- DATASET RECORDS

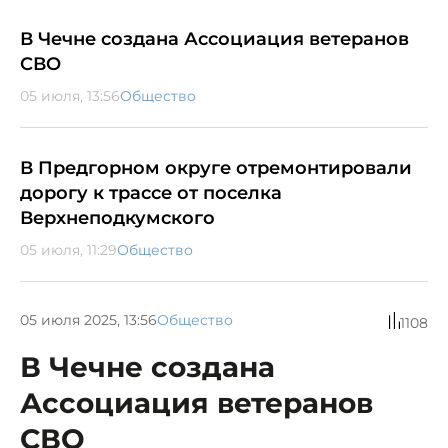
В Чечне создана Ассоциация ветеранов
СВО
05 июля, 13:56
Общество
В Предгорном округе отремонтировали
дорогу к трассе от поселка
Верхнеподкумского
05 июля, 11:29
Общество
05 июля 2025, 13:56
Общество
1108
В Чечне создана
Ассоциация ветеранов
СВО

- WHAT THE EXERCISE ASKS
Pull the text lines from the listing above and copy each one word for word, in order. Leave the pictures out.

- RESPONSE AREA
В Чечне создана Ассоциация ветеранов
СВО
05 июля, 13:56
Общество
В Предгорном округе отремонтировали
дорогу к трассе от поселка
Верхнеподкумского
05 июля, 11:29
Общество
05 июля 2025, 13:56
Общество
1108
В Чечне создана
Ассоциация ветеранов
СВО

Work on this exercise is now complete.